# What you should do:
Continue the essay below on media coverage of women's sports, starting right after its last sentence.

# Given passage:
By: Hayley Morris
If you’re a soccer fan, or simply a sports fan in general, you’ve probably heard about the remarkable strides the US Women’s National Soccer team has made in recent years. They have been wiggling their way into more widely broadcasted games on well-known networks, with 15.6 million viewers tuning in to watch them win the final at the 2019 FIFA Women’s World Cup. They’ve made headlines by demanding equal pay for male and female athletes. They have inspired young girls all over the world to pursue soccer. But they’re an exception to the rule.
I don’t have to think back very long to remember the weekends when my dad would be flipping through channel after channel on the TV, searching for women’s soccer games for my sister (who played soccer) to watch, eventually landing on some obscure channel with a grainy quality. The men’s game would be available in HD, on multiple channels at once. And while women’s soccer has certainly made traction in the broadcasting network, the overall statistics in all sports categories show a much more gendered divide. While 40% of athletes in America are women, only 6-8% of total sports media coverage is devoted to them. Of the four major US Newspapers only 3.5% of all sports stories focus on women.¹ It bodes the prevalent question: why is it so hard for women to gain media coverage in the sports industry?
A large part of the issue seems to stem from the way sports are divided in terms of masculinity. The more masculine the sport, the less people seem to be inclined to watch women play. Women’s tennis, ice skating, and gymnastics, to name a few, typically have an easier time gaining an audience compared to women’s wrestling, rugby, and boxing. These are of course two ends of the spectrum when it comes to the perceived masculinity of sports, but the argument remains: when was the last time you watched a women’s rugby game on a major television network?

# Given information:

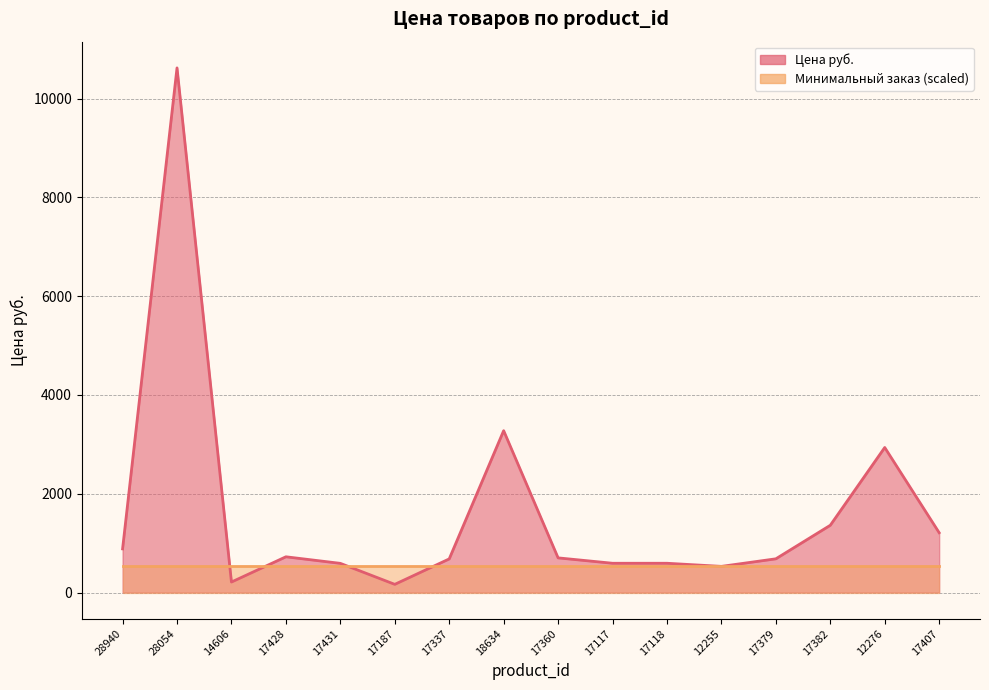

At which category does the data reach its first local peak?

28054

# Answer for the task:
I’ve watched my sister switch from sport to sport over the years, shifting from ballet to soccer to softball to basketball to rugby, and with each new sport comes similar comments of how it’s unladylike to play such a physical sport, or why didn’t she just stick with ballet, or aren’t you nervous about the long term effects this will have on her body? Clearly, there is still the mindset in modern society that women should be slim and delicate, not muscular and heavyset. It’s no wonder then why major broadcasting networks don’t televise women’s sports: to a large proportion of the population, watching women participate in a sport that is aggressive and physical goes against the very nature of what a woman “should be,” and therefore makes the viewer feel uncomfortable. Broadcasting networks take these opinions into account and therefore focus on televising men’s sports as they know it will draw more views.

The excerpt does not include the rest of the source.